Le preguntó al niño que quién había hecho eso.

—Nadie. No lo sé —dijo él.

—Mientes.

—Es verdad.

Otro día encontró al niño con el rostro hundido en la lana del cordero, sorbiendo febrilmente su olor como si se tratase de vino. Cada vez más, sentía que algo viscoso se entretejía entre el niño y el animal, como si existiera un oscuro secreto que solo los dos compartían. La semilla del rencor quedó plantada.

Lo que vino a continuación no fue enemistad. Acaso, indiferencia. Y eso fue todo. Estaba, y ya no estaba.

Una mañana el niño abrió los ojos y no oyó los balidos. Y su corazón, ya golpeado otras dos veces, supo antes que él.

Bajó a toda velocidad y buscó. En la cocina no estaba. En el comedor tampoco. Nunca subía solo pero también miró en el piso de arriba. En el jardín no había ni rastro de él. Notó una presencia y se volvió.

—¿Ocurre algo? —le preguntó la tía.

—No está…—dijo el niño—. El cordero.

La tía se encogió de hombros.

—Se habrá ido. Los animales también se cansan.

Y eso fue todo.

La tía pensó que eran las polillas. Porque no solo la chaqueta del padre que seguía colgada del gancho de la cocina tenía agujeros sino también las mantas, sus chales, sus largas faldas negras y hasta los manteles. Agujeros perfectos. Redondos como la luna llena y cruel que ya no movía sus ciclos de fertilidad y que la inundaba de desasosiego.

Intentó evitar que la destrucción prosiguiera con todo tipo de remedios: cáscaras de naranja y de limón que dejaba en los armarios, clavos de olor en los bolsillos de los abrigos y las chaquetas, cortezas de cedro, alcanfor y lavanda.

Nada.

La destrucción seguía su camino. Imparable.

Y lo que hasta entonces fue blanda sospecha, se volvió certeza en la tía. Una lenta astucia se instaló en su pecho. Empezó a observar y por fin, un día, el pensamiento se detuvo.
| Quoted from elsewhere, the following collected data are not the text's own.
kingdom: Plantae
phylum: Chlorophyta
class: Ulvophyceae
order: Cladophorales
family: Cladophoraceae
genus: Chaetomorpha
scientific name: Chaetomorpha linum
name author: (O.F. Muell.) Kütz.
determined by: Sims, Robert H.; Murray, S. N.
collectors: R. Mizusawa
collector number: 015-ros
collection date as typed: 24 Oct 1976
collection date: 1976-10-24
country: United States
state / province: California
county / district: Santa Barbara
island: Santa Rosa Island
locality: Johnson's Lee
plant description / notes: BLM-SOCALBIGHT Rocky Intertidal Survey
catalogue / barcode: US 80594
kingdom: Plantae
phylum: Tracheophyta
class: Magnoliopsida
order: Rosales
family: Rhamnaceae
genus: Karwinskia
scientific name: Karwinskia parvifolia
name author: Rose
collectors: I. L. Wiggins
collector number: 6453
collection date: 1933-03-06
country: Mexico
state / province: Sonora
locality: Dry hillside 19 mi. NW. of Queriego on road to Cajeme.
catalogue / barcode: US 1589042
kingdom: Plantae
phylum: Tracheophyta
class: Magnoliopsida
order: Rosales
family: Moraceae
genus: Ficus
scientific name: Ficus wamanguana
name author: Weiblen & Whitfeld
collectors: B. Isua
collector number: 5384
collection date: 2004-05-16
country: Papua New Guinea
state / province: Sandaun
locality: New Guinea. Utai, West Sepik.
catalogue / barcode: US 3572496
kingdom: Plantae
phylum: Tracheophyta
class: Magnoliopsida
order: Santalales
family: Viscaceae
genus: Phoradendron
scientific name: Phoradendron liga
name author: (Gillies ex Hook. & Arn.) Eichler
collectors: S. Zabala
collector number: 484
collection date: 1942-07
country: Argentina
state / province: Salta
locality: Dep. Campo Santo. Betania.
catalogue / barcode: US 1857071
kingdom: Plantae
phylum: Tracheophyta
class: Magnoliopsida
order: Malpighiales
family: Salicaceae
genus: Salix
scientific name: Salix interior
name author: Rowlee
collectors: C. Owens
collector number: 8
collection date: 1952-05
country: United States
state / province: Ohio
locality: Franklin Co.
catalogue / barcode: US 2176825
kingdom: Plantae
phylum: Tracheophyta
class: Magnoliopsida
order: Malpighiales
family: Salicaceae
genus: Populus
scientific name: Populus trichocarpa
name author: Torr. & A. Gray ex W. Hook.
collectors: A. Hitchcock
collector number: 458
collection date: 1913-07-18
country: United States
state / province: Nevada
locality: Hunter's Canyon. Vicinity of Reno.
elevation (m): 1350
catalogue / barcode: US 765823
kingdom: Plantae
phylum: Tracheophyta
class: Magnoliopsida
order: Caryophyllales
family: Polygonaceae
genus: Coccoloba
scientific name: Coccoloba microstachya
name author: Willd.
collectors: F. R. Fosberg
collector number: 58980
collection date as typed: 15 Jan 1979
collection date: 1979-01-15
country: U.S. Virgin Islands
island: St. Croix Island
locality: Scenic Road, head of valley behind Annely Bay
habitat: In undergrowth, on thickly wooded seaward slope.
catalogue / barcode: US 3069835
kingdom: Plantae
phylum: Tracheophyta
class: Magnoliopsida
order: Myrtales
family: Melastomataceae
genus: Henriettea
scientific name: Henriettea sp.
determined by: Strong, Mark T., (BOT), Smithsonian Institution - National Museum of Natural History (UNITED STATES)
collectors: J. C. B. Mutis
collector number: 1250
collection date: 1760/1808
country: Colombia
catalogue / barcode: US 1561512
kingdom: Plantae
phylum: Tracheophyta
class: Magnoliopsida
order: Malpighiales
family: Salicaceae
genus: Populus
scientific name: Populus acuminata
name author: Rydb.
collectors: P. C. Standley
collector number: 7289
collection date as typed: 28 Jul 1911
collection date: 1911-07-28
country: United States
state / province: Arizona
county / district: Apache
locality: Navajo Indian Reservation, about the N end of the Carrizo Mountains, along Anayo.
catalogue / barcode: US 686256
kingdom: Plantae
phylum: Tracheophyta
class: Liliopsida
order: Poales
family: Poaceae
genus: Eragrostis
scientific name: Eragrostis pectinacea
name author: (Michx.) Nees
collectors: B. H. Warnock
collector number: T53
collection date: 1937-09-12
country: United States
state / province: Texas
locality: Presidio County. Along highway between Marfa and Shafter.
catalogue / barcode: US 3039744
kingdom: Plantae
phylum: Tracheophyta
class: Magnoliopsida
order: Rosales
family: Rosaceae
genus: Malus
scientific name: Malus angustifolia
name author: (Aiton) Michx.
Duró solo un instante. Un ruido procedente de las tripas del niño y luego una suerte de bufido, como el que sueltan los gatos cuando están contrariados. El vientre se le contrajo, y el niño, con la boca muy apretada, elevó el abdomen dos o tres veces para recibir la arcada. Por fin echó la cabeza hacia delante y vomitó.

Una bola de lana resbaló sobre la camilla hasta caer al suelo. Estaba envuelta en un líquido amarillo y viscoso, como el amor.